Two bill that seek to limit access by project proponents to the Coastal Commission both passed through separate policy committees this week on party line votes in the Assembly and Senate, despite strong opposition and are up for hearing and strongly opposed by CBPA and local government groups. Even if your company does not own property near the coast the precedent these bills will set will act as a chilling effect for public access to other regulatory agencies.

AB 2002 (Stone – D) Would require a California Coastal Commission member to fully disclose in writing 24 hours before a commission hearing any ex parte communication conducted within 7 days of the commission hearing relating to a matter that will be discussed at the hearing, and would prohibit a commission member or an interested person from conducting such an ex parte communication within 24 hours before the commission hearing. This bill contains other related provisions and other existing laws. OPPOSE.

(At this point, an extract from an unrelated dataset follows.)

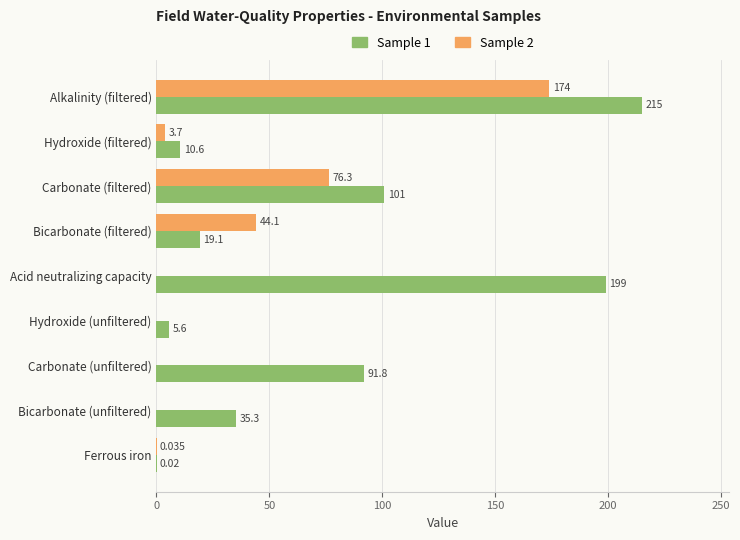

Which series has the widest spread of values?

Sample 1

SB 1190 (Jackson – D) Would prohibit a California Coastal Commission member or an interested person from intentionally conducting any ex parte communication or any oral or written communication regarding a pending enforcement investigation that does not occur in a public hearing, workshop, or other official proceeding, or on the official record of the proceeding on the matter. OPPOSE.

The California Coastal Commission is responsible for land use and permitting decisions along the 1,100-mile California coastline. Among other things, the Commission has authority to issue coastal development permits in areas without local coastal programs (LCPs) and act on appeals from areas with LCPs on matters ranging from small issues such as constructing or remodeling single family residences, to major public works projects, as well as enforcement issues, cease and desist orders, and matters in litigation.